This PET Scan seemed so far off in the distant future when it was scheduled on June 15th.
Dr. Witek was pretty confident that he and his team plus the team at the VA had 'nailed' the throat cancer.
We all left the office that day with a good attitude.
Then came the PET day. We were quiet while driving to Madison. Of course what was on our minds?
What would the scan show? Was the cancer gone really? Rich felt he should have tons of energy by now. How come he didn't?
Both of us mentally asked ourselves questions as we drove to the Carbone Cancer Center.
The Scan went well and then we ate lunch at the UW Hospital cafeteria. Rich was engaging and we nervously made little jokes about this and that.
We finally headed to the cancer treatment center and the waiting room.
Fairly quickly a Dr. Morris and a Medical Assistant, both assigned to Dr. Witek came and got us. They did the normal things blood pressure, questions, complaints and so forth.
Rich's biggest complaint was that he was still not energetic. Yet he told Dr. Morris how he used to be able to do certain things like push a wheel barrow with a heavy hay bale in it, up a hill. But now he had to stop and rest half way up.
Dr. Morris blinked and then said, "Man, you are doing far more than so many people that go through this, I would consider that you are out doing the chores as a huge positive."
Of course that fell on deaf ears. I sometimes wonder if Rich doesn't think that the medical field will magically make him 19 again. The period of time in which he could work tirelessly. I don't think he understands that he is a 66 year old man that has health issues on top of cancer treatment recovery.
I agree with Dr. Morris, Rich's recovery compared to many other patients 'in his shoes' was indeed very good. He was doing things, he was eating foods that many patients never eat again.
Dr. Witek came in with the good news. The PET Scan showed no cancer at all in the throat area, the scan was clean.
I can't tell you how much relief I felt at that moment. Clean? That nearly felt impossible.

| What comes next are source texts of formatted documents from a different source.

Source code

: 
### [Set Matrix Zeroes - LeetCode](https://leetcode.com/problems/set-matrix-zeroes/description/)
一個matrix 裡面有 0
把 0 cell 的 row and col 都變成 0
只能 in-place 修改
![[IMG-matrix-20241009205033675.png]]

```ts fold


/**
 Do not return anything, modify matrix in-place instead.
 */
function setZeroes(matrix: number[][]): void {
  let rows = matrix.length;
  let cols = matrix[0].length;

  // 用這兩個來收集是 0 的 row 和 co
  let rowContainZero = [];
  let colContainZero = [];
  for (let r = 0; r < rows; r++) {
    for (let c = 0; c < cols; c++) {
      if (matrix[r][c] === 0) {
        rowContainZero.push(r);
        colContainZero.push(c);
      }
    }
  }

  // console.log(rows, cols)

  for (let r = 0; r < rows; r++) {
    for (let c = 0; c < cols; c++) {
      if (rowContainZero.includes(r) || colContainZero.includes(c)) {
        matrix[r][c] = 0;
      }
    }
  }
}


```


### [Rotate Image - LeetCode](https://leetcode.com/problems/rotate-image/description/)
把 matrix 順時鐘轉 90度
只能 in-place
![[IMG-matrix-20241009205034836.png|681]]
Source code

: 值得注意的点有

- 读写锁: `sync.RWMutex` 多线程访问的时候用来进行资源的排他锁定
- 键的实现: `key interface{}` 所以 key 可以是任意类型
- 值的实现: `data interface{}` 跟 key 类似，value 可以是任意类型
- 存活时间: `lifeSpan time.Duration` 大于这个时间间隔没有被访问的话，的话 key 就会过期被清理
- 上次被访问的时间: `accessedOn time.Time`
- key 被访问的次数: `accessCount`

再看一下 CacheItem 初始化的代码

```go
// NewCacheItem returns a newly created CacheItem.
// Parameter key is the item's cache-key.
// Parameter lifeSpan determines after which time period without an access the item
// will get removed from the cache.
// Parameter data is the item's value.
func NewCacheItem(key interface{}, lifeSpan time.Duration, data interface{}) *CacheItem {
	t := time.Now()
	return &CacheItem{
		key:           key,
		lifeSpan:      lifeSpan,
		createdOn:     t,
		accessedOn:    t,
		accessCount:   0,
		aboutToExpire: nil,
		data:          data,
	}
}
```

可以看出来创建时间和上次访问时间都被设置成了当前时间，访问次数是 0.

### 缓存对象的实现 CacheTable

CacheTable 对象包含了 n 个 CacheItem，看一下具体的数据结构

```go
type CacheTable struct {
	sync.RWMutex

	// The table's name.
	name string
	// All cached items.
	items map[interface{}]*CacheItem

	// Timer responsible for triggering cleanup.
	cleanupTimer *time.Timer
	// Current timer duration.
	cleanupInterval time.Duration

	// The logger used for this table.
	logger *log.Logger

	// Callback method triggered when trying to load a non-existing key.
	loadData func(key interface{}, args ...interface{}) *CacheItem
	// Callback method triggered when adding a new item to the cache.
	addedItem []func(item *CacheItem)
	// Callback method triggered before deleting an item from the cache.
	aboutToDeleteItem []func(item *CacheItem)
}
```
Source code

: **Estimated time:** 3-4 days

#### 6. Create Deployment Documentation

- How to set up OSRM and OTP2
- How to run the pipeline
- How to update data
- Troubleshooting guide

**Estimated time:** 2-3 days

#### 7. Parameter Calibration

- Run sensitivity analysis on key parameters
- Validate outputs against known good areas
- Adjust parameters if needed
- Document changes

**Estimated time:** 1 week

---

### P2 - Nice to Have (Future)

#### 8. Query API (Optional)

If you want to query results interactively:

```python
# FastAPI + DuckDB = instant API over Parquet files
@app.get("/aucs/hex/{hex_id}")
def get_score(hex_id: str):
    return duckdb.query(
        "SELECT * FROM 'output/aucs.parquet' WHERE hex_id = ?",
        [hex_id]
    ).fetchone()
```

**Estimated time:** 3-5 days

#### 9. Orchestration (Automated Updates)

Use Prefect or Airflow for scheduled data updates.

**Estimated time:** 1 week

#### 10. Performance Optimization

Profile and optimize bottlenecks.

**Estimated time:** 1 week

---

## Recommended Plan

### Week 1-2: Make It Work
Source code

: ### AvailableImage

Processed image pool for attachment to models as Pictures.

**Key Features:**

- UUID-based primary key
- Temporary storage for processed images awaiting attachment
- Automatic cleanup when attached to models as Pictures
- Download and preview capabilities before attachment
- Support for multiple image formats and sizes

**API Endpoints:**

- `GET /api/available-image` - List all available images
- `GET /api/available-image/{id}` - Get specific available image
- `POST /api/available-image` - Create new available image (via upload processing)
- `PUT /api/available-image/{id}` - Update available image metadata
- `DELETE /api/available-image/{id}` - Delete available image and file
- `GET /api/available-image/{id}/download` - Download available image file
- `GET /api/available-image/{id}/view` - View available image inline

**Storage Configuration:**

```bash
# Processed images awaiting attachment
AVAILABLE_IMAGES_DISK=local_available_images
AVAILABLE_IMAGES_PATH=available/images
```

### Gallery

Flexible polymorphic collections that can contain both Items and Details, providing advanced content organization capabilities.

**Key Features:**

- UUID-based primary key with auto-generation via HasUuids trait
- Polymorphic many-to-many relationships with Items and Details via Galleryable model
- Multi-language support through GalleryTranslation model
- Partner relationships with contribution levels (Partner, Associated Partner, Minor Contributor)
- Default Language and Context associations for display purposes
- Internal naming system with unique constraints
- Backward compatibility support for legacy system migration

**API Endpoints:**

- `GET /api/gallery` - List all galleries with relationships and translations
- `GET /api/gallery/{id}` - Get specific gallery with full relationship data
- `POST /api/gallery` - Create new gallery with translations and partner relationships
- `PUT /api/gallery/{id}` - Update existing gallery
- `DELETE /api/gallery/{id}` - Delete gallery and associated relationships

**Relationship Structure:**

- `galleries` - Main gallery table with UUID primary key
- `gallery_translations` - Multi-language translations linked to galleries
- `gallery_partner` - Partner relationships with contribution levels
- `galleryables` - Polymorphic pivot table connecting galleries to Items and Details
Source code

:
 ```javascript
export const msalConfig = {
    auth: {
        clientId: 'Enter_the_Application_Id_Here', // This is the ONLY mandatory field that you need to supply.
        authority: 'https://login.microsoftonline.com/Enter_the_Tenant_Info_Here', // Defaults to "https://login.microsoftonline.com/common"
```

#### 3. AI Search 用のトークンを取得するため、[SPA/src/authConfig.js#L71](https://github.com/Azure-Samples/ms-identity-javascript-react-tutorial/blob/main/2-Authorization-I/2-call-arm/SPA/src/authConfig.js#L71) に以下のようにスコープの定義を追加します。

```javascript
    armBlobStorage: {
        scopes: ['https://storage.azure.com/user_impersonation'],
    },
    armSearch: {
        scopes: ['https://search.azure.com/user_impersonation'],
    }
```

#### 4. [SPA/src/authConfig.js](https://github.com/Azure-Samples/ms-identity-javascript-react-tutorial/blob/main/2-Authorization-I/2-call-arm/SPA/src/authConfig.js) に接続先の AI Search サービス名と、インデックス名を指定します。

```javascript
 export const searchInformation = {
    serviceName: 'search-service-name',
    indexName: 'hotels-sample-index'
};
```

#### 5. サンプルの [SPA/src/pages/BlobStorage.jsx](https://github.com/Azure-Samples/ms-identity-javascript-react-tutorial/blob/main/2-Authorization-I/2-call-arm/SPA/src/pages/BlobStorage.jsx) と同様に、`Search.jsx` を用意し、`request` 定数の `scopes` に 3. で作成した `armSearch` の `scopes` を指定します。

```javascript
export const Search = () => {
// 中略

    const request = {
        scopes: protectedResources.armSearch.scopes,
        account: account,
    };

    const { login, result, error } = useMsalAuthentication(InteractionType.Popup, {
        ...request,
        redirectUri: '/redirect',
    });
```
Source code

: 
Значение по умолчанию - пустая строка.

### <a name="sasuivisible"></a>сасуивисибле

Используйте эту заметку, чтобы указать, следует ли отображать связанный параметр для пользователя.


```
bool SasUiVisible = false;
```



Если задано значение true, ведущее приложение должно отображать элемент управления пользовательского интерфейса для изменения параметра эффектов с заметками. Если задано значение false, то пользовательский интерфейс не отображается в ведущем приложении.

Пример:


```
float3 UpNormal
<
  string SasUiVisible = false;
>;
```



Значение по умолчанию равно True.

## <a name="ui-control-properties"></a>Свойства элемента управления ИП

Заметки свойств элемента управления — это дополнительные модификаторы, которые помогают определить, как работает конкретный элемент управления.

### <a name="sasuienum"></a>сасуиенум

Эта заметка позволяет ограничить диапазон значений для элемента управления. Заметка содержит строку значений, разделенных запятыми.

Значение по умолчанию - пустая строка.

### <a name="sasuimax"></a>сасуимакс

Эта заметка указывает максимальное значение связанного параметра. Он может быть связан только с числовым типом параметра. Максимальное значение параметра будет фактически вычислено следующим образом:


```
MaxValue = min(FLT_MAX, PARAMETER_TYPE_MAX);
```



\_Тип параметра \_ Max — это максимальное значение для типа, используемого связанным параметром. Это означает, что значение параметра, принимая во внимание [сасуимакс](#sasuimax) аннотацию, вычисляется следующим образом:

Rich? He seemed non-pulsed by it in a way.
He complained again about his lack of energy and how things were never going to be normal or better than normal again. He was upset that he would have somewhat of a 'turkey neck' for the rest of his life and that perhaps his salvary glands may never come back to what they once where.
Even Dr. Witek at one point said to Rich, "Dude, you have to understand that you may have to live with these things the rest of your life, isn't that better than the alternative?"
Somehow that did not placate Rich.
But the evil little cells had been killed.
Of course there is always a chance of the cancer returning in the next two years, and for the next two years we will be subjected to follow ups and more scans.
We went home. I felt like an elephant had been lifted from my shoulders.
And I found myself going to bed wondering 'what is normal?'
Why complain about being alive?
But then, I am not the patient am I?